# Lace rock vs Holey rock



## Soup3777 (Jan 28, 2012)

*Lace rock vs Texas Holey Rock*​
Lace rock1145.83%Holey rock1354.17%


----------



## Soup3777 (Jan 28, 2012)

which do you prefer?

lace rock is heavier??

i like the look of both, nice having so many holes though


----------



## Totalimmortal363 (Jan 10, 2008)

Weight really doesn't matter if its stacked right, go with what you like.


----------



## 13razorbackfan (Sep 28, 2011)

Holey rock for me personally especially big pieces with big and small holes. I really like the ones that are bright white because once the green algae starts to grow the white coming through gives a nice contrast. I just love holey rock. I am thinking sometime this summer of driving to texas and picking out my own. A person on this forum gave me some contact info of a guy that pulls them out of the ground.


----------



## DJRansome (Oct 29, 2005)

Both are too abrasive/sharp to the fish for me...I prefer granite or river rock.


----------



## Sub-Mariner (Dec 7, 2011)

Soup3777 said:


> which do you prefer?


Neither.  I like black granite rocks that have faint white streaks running though them.


----------



## newforestrob (Feb 1, 2010)

I,m with DJRansome,I avoid any rocks that are abrasive,I *had* alot of lace and holey rock,when fish flashed or rubbed against them it created more problems than I like to deal with

lava and tuffa are others I avoid


----------



## whiskeyriver (Nov 29, 2011)

DJRansome said:


> Both are too abrasive/sharp to the fish for me...I prefer granite or river rock.


Smooth river rocks just look so fake and unnatural in a rift lake tank, to me.

And granite provides nothing to your water chemistry.

I prefer limestone.


----------



## chrisstone (Jan 9, 2012)

I used smooth river rock and some flat rock it work out great for me


----------



## 13razorbackfan (Sep 28, 2011)

chrisstone said:


> I used smooth river rock and some flat rock it work out great for me


Yeah...I currently have smooth round colorado river rock. The natural patterns and colors look really nice. I still prefer the white texas holey rock though.


----------



## AfricanLove (Jan 2, 2012)

When you guys say river rock do you mean that you actually get rock out of rivers or is it a type of rock?


----------



## DJRansome (Oct 29, 2005)

It's tumbled smooth by the water...nice oval or round shapes.


----------



## Sub-Mariner (Dec 7, 2011)

AfricanLove said:


> When you guys say river rock do you mean that you actually get rock out of rivers or is it a type of rock?


----------



## 13razorbackfan (Sep 28, 2011)

AfricanLove said:


> When you guys say river rock do you mean that you actually get rock out of rivers or is it a type of rock?
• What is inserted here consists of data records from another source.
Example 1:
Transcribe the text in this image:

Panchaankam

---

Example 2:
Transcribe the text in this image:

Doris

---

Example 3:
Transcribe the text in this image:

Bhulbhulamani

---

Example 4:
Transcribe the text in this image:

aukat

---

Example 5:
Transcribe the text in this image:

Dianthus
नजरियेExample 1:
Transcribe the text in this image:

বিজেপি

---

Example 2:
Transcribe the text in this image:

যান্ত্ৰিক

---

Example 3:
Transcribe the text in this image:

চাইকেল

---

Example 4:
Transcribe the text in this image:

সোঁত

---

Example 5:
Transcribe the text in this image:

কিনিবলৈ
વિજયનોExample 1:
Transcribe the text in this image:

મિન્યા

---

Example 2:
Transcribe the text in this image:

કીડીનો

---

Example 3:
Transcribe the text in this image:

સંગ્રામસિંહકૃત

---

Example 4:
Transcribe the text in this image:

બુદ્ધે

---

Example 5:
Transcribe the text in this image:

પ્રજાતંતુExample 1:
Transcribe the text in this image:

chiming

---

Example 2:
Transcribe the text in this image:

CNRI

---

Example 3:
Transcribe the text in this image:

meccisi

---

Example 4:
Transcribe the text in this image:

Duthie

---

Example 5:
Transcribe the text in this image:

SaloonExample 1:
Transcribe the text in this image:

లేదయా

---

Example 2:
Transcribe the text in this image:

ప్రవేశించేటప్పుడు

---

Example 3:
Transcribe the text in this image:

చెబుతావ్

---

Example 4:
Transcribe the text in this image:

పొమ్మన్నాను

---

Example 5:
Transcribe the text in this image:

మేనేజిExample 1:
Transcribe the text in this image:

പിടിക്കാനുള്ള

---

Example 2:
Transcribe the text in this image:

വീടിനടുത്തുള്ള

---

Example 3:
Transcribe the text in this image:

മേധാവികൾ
Mine come from the colorado river but I bought them locally from my local rock/landscape yard. They were $.20 a pound...really cheap. Mine have purple, blue, grey, white all throughout. I love the coloration.

Here are some pics:


----------



## AfricanLove (Jan 2, 2012)

K I like them, but now what do I do with my 100$ worth of Holey rock. Mix river rock and Holey rock, what do you think?


----------



## 13razorbackfan (Sep 28, 2011)

AfricanLove said:


> K I like them, but now what do I do with my 100$ worth of Holey rock. Mix river rock and Holey rock, what do you think?
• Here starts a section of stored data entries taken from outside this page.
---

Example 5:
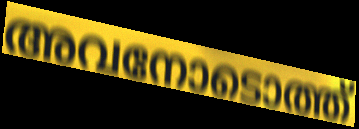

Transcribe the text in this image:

അവനോടൊത്ത്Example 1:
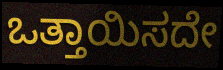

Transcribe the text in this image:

ಒತ್ತಾಯಿಸದೇ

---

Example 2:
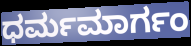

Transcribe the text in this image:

ಧರ್ಮಮಾರ್ಗಂ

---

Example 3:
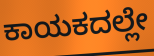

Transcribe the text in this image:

ಕಾಯಕದಲ್ಲೇ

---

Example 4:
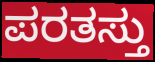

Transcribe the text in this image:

ಪರತಸ್ತು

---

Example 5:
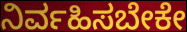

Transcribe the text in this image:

ನಿರ್ವಹಿಸಬೇಕೇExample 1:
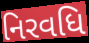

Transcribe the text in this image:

નિરવધિ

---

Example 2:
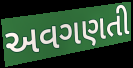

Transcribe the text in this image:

અવગણતી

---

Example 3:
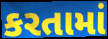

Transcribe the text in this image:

કરતામાં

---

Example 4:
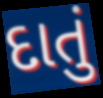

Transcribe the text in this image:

દાતું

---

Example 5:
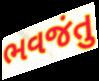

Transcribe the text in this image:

ભવજંતુ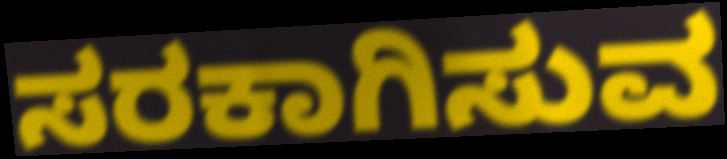
ಸರಕಾಗಿಸುವ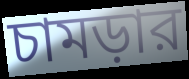
চামড়ারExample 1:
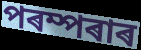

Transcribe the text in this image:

পৰম্পৰাৰ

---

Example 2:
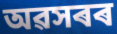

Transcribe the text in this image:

অৱসৰৰ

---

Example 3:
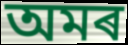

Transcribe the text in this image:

অমৰ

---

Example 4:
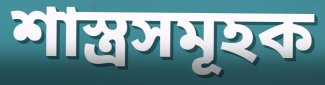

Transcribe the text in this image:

শাস্ত্ৰসমূহক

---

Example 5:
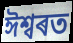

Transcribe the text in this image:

ঈশ্বৰত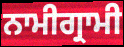
ਨਾਮੀਗ੍ਰਾਮੀ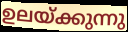
ഉലയ്ക്കുന്നു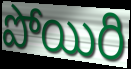
పోయిరిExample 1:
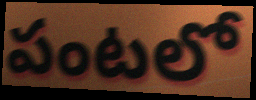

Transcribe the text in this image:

పంటలో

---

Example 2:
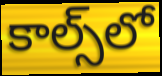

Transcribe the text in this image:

కాల్స్‌లో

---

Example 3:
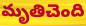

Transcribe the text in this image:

మృతిచెంది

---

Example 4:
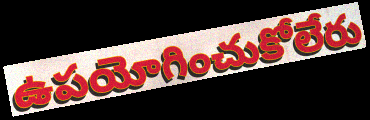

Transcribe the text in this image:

ఉపయోగించుకోలేరు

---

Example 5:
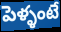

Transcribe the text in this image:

పెళ్ళంటే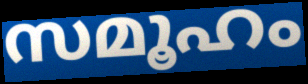
സമൂഹം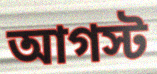
আগস্ট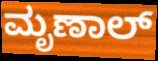
ಮೃಣಾಲ್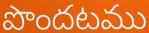
పొందటము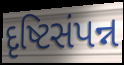
દૃષ્ટિસંપન્નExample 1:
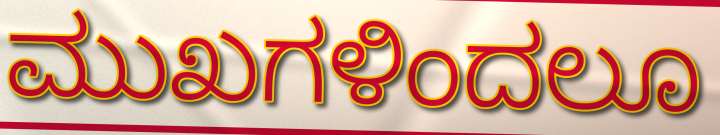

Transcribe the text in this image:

ಮುಖಗಳಿಂದಲೂ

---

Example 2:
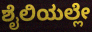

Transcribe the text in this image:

ಶೈಲಿಯಲ್ಲೇ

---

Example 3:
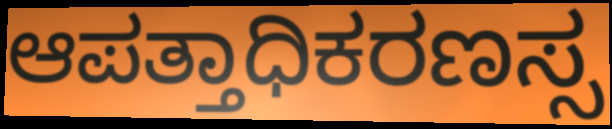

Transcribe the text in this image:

ಆಪತ್ತಾಧಿಕರಣಸ್ಸ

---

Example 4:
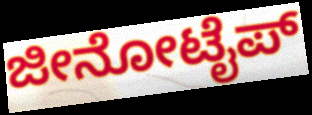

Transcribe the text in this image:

ಜೀನೋಟೈಪ್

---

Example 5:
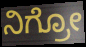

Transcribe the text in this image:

ನಿಗ್ರೋ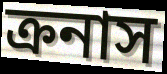
ক্রনাসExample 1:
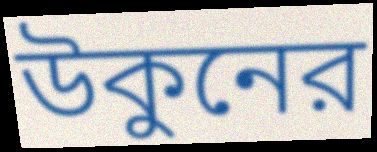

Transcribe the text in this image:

উকুনের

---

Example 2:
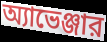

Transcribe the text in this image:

অ্যাভেঞ্জার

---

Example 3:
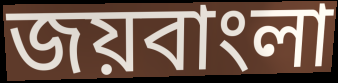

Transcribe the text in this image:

জয়বাংলা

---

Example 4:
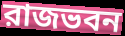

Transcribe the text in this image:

রাজভবন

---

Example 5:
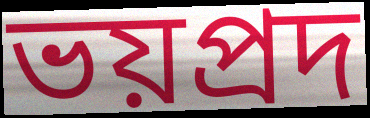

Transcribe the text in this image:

ভয়প্রদ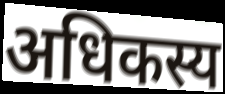
अधिकस्य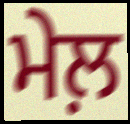
ਮੇਲ਼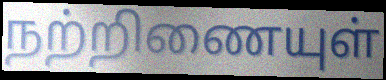
நற்றிணையுள்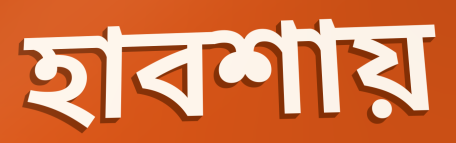
হাবশায়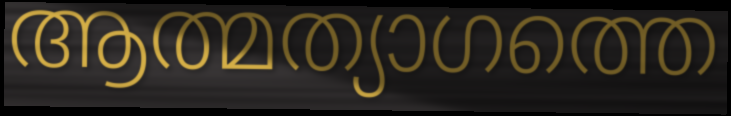
ആത്മത്യാഗത്തെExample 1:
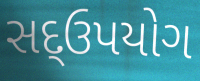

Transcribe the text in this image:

સદ્ઉપયોગ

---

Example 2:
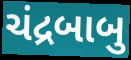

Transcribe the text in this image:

ચંદ્રબાબુ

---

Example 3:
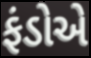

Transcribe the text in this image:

ફંડોએ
What size tank and how much holey rock do you have? Also...what kind of fish? Personally...I prefer all the same kind of rocks. I don't really like to mix different rocks...it just looks a little weird to me.


----------



## AfricanLove (Jan 2, 2012)

http://www.youtube.com/watch?v=lZ1FExqs ... ideo_title

Its a 40 Long you can check it out here.


----------



## Woodworm (Jan 3, 2009)

I am trying to figure out what the OP is asking, since they are the same thing other then hole size. Is there a different form of lace rock? I live in the area where it can be gathered and I do have large amounts of "both" in my tanks and also out on the deck waiting to be placed in a tank I can say I have found each has its' uses. Lace rock having small holes is a great fry saver and holey rock with its' larger holes make it a great place for the smaller fish, normally females and juvies to hide from the larger and more dominate fish.
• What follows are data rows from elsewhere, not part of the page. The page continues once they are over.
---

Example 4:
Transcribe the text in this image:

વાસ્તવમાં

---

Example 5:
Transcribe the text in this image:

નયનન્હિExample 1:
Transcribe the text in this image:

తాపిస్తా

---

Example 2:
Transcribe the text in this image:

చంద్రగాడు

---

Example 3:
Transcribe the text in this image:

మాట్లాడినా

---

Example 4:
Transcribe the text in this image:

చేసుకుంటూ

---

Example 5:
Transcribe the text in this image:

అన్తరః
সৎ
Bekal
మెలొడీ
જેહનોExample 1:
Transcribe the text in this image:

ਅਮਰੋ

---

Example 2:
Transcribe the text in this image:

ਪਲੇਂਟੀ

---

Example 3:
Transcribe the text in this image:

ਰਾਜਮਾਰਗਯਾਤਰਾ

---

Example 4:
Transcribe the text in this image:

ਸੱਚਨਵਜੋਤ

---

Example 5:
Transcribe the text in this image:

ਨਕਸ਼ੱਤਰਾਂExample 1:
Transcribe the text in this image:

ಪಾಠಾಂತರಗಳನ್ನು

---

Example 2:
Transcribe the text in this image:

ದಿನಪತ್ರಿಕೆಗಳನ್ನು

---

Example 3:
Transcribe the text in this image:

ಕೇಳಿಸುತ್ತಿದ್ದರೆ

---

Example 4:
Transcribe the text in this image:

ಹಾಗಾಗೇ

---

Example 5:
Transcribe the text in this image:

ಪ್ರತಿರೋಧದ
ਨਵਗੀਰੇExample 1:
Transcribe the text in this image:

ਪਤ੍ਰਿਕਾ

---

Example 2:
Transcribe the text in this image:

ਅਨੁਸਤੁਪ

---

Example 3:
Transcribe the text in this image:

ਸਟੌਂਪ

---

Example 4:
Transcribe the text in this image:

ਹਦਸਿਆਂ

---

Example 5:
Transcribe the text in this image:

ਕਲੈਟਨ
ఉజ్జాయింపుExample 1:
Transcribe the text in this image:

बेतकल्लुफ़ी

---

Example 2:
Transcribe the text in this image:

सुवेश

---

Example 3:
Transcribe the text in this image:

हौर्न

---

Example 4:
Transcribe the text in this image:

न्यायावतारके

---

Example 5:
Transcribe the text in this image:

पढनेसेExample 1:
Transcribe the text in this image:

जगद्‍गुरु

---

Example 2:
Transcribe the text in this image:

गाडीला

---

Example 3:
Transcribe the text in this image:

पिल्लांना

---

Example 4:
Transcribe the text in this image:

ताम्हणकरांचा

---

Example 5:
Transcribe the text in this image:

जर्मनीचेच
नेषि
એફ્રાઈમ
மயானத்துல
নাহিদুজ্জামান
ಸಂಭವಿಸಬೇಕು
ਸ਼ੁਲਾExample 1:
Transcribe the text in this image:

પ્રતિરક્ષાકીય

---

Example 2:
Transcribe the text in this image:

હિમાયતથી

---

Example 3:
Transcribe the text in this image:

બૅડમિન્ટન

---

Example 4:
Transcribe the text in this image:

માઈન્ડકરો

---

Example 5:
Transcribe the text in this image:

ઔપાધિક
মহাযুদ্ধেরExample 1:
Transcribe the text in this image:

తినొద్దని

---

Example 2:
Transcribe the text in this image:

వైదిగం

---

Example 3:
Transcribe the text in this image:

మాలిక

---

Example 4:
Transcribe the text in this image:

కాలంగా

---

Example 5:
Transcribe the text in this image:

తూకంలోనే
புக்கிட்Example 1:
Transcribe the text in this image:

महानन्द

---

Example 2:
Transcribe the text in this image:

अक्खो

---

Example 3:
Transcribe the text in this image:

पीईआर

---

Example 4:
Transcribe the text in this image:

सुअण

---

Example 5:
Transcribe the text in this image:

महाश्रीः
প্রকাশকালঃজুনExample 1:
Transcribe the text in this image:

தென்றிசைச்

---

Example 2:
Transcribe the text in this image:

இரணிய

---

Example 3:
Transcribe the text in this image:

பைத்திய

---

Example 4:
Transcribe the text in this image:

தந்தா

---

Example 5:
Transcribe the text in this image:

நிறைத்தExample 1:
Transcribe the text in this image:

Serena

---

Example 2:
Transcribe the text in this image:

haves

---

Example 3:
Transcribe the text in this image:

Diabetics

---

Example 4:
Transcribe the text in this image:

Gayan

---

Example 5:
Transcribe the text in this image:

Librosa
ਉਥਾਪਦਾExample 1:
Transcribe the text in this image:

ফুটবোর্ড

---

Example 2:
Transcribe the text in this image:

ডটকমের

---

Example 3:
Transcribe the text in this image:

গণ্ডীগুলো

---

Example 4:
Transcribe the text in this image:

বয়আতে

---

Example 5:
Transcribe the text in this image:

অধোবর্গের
I agree with other posters that it does come down to what a person can get their hands on within their individual budget along with what they personally enjoy. I also can agree that smooth stones such as river rock can cause less accidental injuries and that is one reason while I use what I can pic up free locally I make sure I file/sand anything I find that is sharp before I put them in my tanks. 
If I am missing something please school me, I'm always open to learning.


----------